ENUNCIADO
Redija a continuação do artigo sobre o conhecimento de Deus na formação dos filhos, a partir da última frase apresentada no trecho.

Artigo escrito por Marcela Moreira Marques e Souza, estudante do Programa de Tutoria Essencial 2024
Na oração sacerdotal, Jesus disse que a vida eterna, ou seja, a totalidade da salvação, consiste no conhecimento do Deus verdadeiro e de Jesus Cristo, a quem Deus enviou1. Portanto, pode-se dizer que o objetivo principal de um pai crente em relação ao seu filho deve ser que ele conheça a Deus e a Jesus Cristo. A princípio, o “conhecimento de Deus” não nos parece nenhum absurdo, pois é uma expressão comum na vida religiosa cristã. Porém, isso realmente deveria nos assombrar: “Como o homem pode conhecer a Deus, o Infinito e Incompreensível, aquele que não pode ser medido nem pelo tempo nem pela eternidade”?2
O conhecimento de Deus difere de qualquer outro conhecimento. Podemos conhecê-lo somente à medida que Ele escolhe se revelar3. Ao mesmo tempo, conhecer envolve mais do que simples informação, um saber impessoal, mas “o conhecimento real inclui um elemento de interesse e envolvimento pessoal e uma atividade do coração”4. A esse conhecimento verdadeiro Bavinck atribui o nome de “conhecimento da fé”5.e nos fornece uma vívida explicação: “De fato, conhecer a Deus não consiste em saber um monte de coisas sobre ele, mas sim em ver o Senhor na pessoa de Cristo, encontrá-lo no caminho da nossa vida e, na experiência das nossas almas, conhecer suas virtudes, sua justiça e sua santidade, e também sua compaixão e sua graça”6.
A epístola de Tiago resume bem as implicações de um conhecimento de Deus estritamente informativo: “Crês, tu, que Deus é um só? Fazes bem. Até os demônios creem e tremem”7. Por outro lado, não se pode desprezar a instrução racional, uma vez que ela vem primeiro: “a fé vem pela pregação, e a pregação, pela palavra de Cristo”8. Jesus une “fé” e “razão” no maior mandamento: “Amarás, pois, o Senhor, teu Deus, de todo o teu coração, de toda a tua alma, de todo o teu entendimento e de toda a tua força”9.
Segundo Tedd Tripp, o objetivo de um pai sábio em relação ao filho é “demonstrar o frescor e a vitalidade de uma vida dedicada integralmente a Deus e a sua família”10. Assim, podemos dizer que esse “conhecimento da fé” é a chave para a formação de uma cosmovisão bíblica nos nossos filhos, é a união de dois esforços: instruir e encarnar essas verdades.

DADOS APRESENTADOS

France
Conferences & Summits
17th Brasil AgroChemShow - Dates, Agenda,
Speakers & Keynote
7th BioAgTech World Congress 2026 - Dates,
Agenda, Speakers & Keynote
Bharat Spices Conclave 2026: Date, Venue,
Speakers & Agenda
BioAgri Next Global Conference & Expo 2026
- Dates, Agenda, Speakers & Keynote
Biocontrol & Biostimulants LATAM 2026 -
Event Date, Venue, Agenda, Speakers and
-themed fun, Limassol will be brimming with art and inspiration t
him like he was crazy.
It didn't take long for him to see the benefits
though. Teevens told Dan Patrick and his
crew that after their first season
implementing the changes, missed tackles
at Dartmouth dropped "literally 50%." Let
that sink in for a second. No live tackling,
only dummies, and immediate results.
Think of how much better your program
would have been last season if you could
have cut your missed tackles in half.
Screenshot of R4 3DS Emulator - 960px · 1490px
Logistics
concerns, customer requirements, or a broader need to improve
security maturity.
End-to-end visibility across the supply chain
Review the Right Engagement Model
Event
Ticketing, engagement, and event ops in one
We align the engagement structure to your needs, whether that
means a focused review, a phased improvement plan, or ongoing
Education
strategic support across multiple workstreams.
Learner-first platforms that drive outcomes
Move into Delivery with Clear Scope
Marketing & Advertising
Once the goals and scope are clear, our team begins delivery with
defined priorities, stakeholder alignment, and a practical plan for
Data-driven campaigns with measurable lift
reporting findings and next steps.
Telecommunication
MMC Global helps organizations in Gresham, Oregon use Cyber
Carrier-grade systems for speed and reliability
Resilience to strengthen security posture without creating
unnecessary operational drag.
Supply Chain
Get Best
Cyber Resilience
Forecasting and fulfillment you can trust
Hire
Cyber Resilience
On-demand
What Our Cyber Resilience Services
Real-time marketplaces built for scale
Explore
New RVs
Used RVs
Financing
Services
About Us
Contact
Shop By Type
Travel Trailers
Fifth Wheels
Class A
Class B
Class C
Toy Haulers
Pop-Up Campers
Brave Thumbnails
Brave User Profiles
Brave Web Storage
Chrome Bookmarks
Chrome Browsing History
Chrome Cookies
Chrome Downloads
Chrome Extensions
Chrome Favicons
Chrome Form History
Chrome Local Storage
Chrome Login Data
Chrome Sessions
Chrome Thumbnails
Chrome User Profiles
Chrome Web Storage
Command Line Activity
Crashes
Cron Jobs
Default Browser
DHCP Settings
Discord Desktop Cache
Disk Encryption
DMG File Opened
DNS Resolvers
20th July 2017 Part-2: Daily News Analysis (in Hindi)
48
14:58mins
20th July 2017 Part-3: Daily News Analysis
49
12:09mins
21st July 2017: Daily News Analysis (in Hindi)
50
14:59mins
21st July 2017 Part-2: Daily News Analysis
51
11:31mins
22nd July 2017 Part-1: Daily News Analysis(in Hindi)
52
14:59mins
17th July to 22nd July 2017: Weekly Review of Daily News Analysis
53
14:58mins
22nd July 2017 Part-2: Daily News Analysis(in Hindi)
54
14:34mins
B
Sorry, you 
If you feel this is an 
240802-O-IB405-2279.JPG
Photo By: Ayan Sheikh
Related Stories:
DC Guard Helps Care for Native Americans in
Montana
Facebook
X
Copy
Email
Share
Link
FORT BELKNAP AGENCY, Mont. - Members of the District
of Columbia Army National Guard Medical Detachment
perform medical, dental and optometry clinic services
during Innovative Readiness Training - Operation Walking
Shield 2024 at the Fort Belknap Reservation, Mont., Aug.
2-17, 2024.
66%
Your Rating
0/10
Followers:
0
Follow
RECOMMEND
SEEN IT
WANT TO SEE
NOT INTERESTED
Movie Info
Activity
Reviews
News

RESPOSTA
Quando observamos o desenvolvimento do conhecimento de Deus do povo de Israel, ou seja, o progresso da revelação, pode-se perceber que o povo muitas vezes é comparado a uma criança:
No deserto, e posteriormente em Canaã, Israel constantemente exibe a natureza de uma criança. Esse povo não era um povo sensato e racional; careceu de autoconsciência, de espírito de discernimento, de uma mente filosófica e do poder do pensamento abstrato. Era, portanto, um povo de sentimento e emoção.11
A revelação de Deus não se deu de uma só vez, mas se desdobrou ao longo de uma série de atos sucessivos12. Ela não foi apenas progressiva com a História, mas é encarnada na História, pois os próprios fatos adquiriam significado revelador13. Há, portanto, um crescimento orgânico do conhecimento de Deus dentro de um pacto, muito semelhante ao proporcionado pelo ambiente familiar14:
Porque Deus deseja ser conhecido dessa maneira, ele fez que sua revelação acontecesse no meio da vida histórica de um povo. O ambiente da revelação não é uma escola, mas um “pacto”. Falar sobre a revelação como uma “educação” para a humanidade é uma maneira racionalista e não escriturística de falar. Tudo o que Deus desvendou de si mesmo veio em resposta às necessidades religiosas práticas de seu povo à medida que essas emergiam no curso da História.15
Assim como o povo de Israel recebeu a revelação de Deus adaptada às suas necessidades religiosas, o pai deve estar atento ao desvendamento de novas percepções religiosas de seu filho. Conforme diz o apóstolo Paulo em sua carta aos Filipenses, “andemos de acordo com o que já alcançamos”. O próprio Deus utilizou de diversas formas para se revelar, não somente pela história, mas também pela lei e, posteriormente a profecia, os salmos e a literatura de sabedoria.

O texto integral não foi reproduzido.